**Directions for this task:** Reproduce exactly, and only, the lines running from the start of the entries below to the line containing "nose: (1317, 446)".

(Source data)

- - -

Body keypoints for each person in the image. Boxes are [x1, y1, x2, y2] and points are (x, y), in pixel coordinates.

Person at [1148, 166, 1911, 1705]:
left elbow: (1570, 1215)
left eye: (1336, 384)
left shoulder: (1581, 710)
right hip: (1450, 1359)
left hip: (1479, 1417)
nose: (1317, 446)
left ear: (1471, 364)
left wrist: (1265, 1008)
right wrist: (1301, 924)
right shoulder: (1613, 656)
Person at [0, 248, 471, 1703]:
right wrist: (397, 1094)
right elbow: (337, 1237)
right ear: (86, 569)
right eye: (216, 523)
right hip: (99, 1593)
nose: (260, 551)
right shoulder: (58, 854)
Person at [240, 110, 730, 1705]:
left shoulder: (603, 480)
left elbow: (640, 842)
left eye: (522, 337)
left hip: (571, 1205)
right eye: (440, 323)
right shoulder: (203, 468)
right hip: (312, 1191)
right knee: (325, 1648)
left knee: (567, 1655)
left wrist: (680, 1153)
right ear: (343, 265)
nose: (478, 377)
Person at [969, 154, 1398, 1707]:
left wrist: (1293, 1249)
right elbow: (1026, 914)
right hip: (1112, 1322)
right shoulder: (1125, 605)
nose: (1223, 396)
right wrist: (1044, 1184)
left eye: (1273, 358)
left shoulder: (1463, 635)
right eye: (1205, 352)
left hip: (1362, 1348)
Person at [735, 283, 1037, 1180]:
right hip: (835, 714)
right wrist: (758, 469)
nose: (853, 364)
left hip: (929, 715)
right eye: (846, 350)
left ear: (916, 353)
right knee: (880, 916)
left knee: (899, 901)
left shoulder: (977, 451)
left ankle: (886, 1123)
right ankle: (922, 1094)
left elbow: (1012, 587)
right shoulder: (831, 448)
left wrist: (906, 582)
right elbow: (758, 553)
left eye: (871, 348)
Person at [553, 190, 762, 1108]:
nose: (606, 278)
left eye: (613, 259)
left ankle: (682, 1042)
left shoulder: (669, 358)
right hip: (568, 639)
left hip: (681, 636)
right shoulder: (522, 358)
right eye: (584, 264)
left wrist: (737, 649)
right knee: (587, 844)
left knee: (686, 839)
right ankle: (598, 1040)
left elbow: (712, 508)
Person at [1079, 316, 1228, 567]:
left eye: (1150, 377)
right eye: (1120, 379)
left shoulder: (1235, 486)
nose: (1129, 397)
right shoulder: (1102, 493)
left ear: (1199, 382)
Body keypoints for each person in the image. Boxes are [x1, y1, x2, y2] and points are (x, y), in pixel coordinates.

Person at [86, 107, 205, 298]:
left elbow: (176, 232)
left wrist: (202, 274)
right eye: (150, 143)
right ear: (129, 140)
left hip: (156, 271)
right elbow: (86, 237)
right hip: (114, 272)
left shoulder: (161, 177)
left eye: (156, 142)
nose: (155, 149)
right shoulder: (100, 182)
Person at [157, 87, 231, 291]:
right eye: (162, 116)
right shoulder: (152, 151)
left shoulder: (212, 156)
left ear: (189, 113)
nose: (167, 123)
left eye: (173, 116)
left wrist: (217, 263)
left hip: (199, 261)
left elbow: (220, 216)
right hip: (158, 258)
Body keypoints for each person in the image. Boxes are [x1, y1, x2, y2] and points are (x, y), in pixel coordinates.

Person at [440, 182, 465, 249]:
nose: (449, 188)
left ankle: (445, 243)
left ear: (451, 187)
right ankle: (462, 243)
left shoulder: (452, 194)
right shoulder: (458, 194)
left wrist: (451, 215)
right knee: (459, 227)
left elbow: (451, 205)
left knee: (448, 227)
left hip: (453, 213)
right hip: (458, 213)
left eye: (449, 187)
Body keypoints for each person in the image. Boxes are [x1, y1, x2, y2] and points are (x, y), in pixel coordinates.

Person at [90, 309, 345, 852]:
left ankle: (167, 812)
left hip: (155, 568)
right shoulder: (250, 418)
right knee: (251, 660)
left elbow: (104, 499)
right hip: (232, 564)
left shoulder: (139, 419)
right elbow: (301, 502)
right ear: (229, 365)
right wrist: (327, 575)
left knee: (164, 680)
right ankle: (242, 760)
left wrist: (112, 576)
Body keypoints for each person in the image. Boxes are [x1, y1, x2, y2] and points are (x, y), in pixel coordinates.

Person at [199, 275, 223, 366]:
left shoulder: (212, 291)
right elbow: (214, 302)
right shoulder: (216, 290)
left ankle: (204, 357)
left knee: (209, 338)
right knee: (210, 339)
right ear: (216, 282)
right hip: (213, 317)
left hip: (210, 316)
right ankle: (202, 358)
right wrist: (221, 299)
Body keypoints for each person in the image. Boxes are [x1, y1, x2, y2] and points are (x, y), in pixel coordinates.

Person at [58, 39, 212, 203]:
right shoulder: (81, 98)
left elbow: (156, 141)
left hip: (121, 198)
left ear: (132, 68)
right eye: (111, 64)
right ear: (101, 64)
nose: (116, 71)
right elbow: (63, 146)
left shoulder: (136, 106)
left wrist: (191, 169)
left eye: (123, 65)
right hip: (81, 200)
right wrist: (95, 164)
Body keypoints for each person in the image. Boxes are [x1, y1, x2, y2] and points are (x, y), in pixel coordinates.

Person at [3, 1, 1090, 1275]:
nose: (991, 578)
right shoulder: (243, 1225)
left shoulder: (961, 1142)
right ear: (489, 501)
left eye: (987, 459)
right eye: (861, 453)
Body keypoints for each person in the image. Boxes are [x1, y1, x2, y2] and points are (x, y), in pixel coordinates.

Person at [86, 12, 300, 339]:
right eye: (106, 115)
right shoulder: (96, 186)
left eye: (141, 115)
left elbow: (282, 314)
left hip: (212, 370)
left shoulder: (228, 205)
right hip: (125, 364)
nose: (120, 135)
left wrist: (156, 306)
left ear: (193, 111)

- - -

**Result below:**
Body keypoints for each person in the image. Boxes are [x1, y1, x2, y2] and points are (x, y), in pixel coordinates.

Person at [1148, 166, 1911, 1705]:
left elbow: (1570, 1215)
left eye: (1336, 384)
left shoulder: (1581, 710)
right hip: (1450, 1359)
left hip: (1479, 1417)
nose: (1317, 446)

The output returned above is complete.